The environmental group Greenpeace blasted House Republicans Wednesday for attempting to pressure them, and others, into forking over emails to Democratic state attorneys general targeting oil giant Exxon Mobil.
The group’s executive director, Annie Leonard, said the 13 lawmakers pressuring environmental groups are acting to protect the oil company from scrutiny, rather than have it held accountable for possibly covering up the threat posed by climate change.
“The First Amendment protects advocating for regressive and misguided policy, for which Exxon and its enablers are no doubt thankful, but it does not protect fraud,” she said. “If companies publicly denied climate change while knowing all along how dangerous it was, they should be held accountable.”
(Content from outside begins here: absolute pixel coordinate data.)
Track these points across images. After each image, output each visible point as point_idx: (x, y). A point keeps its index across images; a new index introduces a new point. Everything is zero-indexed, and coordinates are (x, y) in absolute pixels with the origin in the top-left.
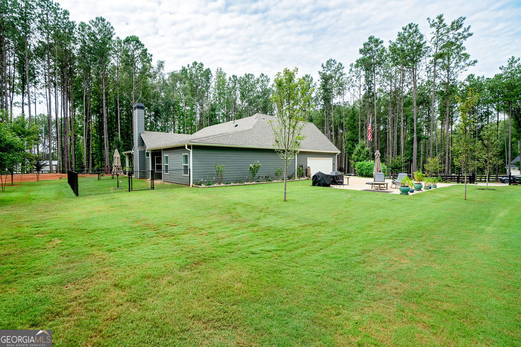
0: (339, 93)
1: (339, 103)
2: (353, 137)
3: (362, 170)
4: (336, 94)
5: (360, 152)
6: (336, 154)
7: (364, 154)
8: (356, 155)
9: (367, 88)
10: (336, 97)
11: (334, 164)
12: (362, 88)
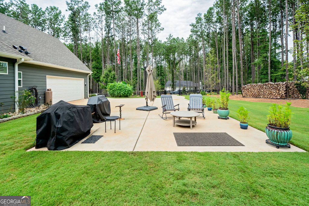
0: (86, 30)
1: (86, 37)
2: (97, 66)
3: (114, 91)
4: (83, 30)
5: (107, 76)
6: (88, 74)
7: (112, 77)
8: (104, 77)
9: (107, 30)
10: (83, 32)
11: (85, 85)
12: (103, 30)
“Climate change is real, it is caused by carbon pollution, and it is the greatest threat people and our planet have ever faced,” Leonard said in response to a letter the lawmakers sent her group last month. “Exxon knows this — it has known this for decades — but the global oil giant has denied the truth in favor of profits for years.
“It should be held accountable, but this letter from House Republicans seems more like an attempt to protect Exxon from scrutiny,” Leonard said.
The GOP members, led by House science committee Chairman Lamar Smith, R-Texas, argue that environmental groups and state attorneys general are involved in a coordinated pressure campaign based on politics rather than science.
The Republicans sent letters to Greenpeace and other environmental groups, as well as a contingent of Democratic state attorneys general that have subpoenaed Exxon for documents regarding its findings on climate change.
The attorneys general assert that Exxon suppressed the findings that showed climate change posed a very real public danger. The accusation is built off a Los Angeles Times and Inside Climate News report that the company knew in July 1977 that carbon dioxide from burning fossil fuels would warm the planet.